🤖 AI Summary
This work addresses prevalent methodological flaws in scientific Python code—such as data leakage and improper cross-validation—that often yield seemingly valid but erroneous conclusions and are difficult to detect with conventional tools. To tackle this, the authors propose a two-tier automated detection framework: a large language model (LLM) generates detection patterns without reliance on handcrafted rules or specific library versions, while a lightweight local model performs efficient runtime checks.
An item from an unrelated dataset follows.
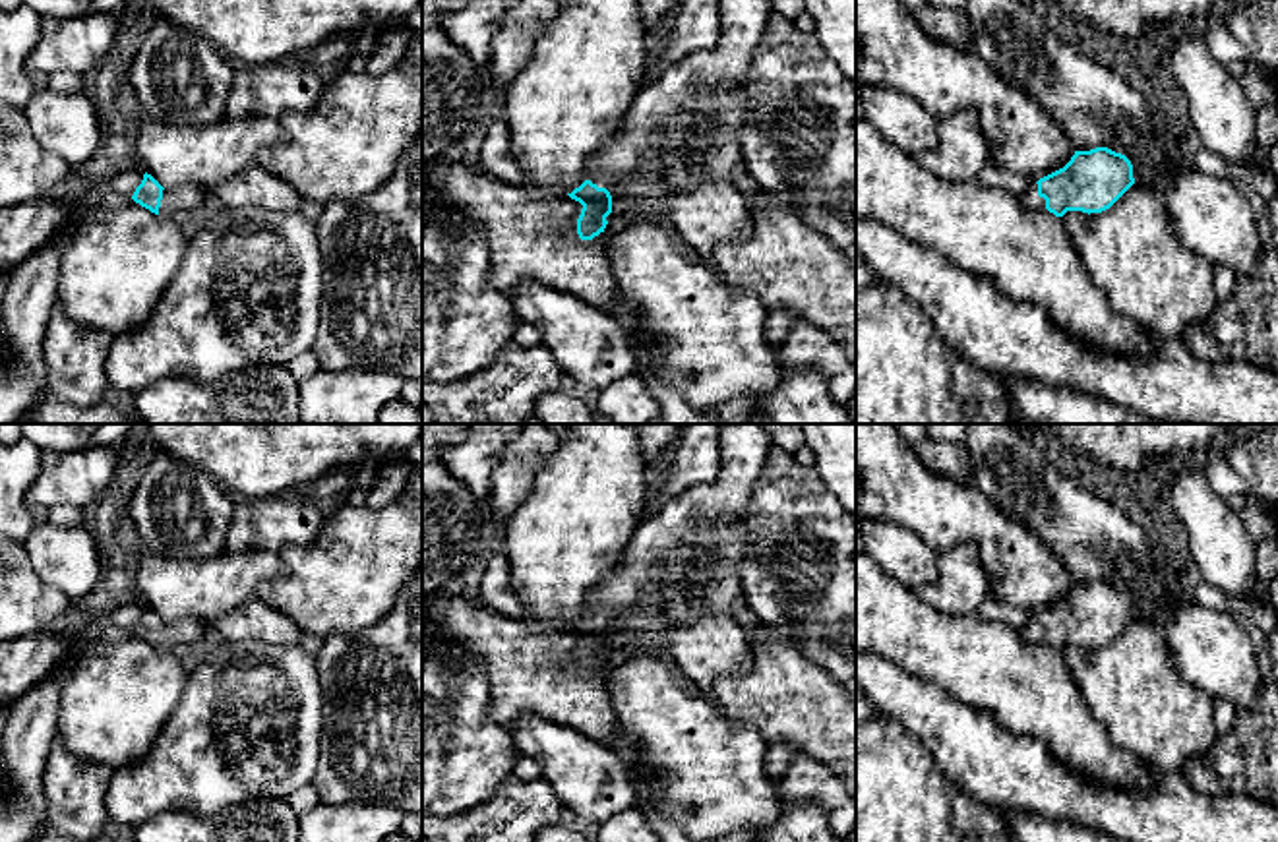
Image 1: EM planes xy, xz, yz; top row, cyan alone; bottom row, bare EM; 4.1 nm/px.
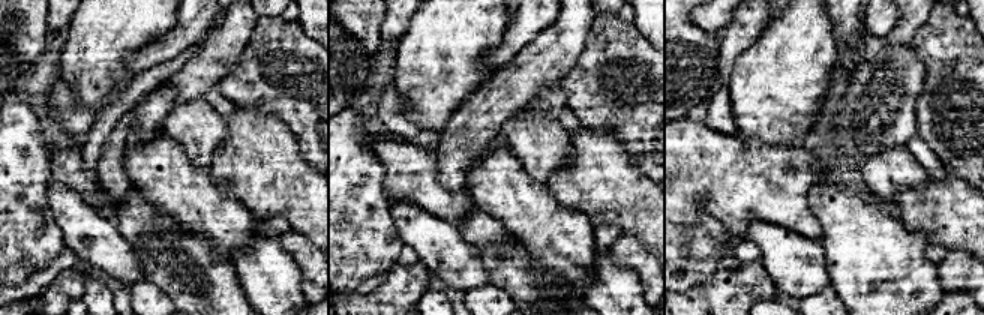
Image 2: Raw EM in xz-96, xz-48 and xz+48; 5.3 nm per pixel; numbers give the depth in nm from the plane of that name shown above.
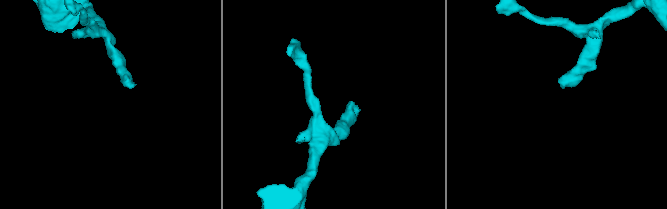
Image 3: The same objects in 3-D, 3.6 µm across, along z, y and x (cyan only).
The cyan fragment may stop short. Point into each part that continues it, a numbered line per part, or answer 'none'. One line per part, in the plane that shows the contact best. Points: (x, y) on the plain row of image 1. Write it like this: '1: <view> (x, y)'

This approach requires only a minimal number of tokens to adapt to new library versions, substantially enhancing scalability and maintainability. Empirical evaluation demonstrates high effectiveness, achieving precision rates of 65% on Kaggle notebooks, 62% on AI/ML research code, and 97.7% in controlled tests, with recall consistently reaching 100%.
📝 Abstract
Methodology bugs in scientific Python code produce plausible but incorrect results that traditional linters and static analysis tools cannot detect. Several research groups have built ML-specific linters, demonstrating that detection is feasible. Yet these tools share a sustainability problem: dependency on specific pylint or Python versions, limited packaging, and reliance on manual engineering for every new pattern. As AI-generated code increases the volume of scientific software, the need for automated methodology checking (such as detecting data leakage, incorrect cross-validation, and missing random seeds) grows. We present scicode-lint, whose two-tier architecture separates pattern design (frontier models at build time) from execution (small local model at runtime). Patterns are generated, not hand-coded; adapting to new library versions costs tokens, not engineering hours. On Kaggle notebooks with human-labeled ground truth, preprocessing leakage detection reaches 65% precision at 100% recall; on 38 published scientific papers applying AI/ML, precision is 62% (LLM-judged) with substantial variation across pattern categories; on a held-out paper set, precision is 54%. On controlled tests, scicode-lint achieves 97.7% accuracy across 66 patterns.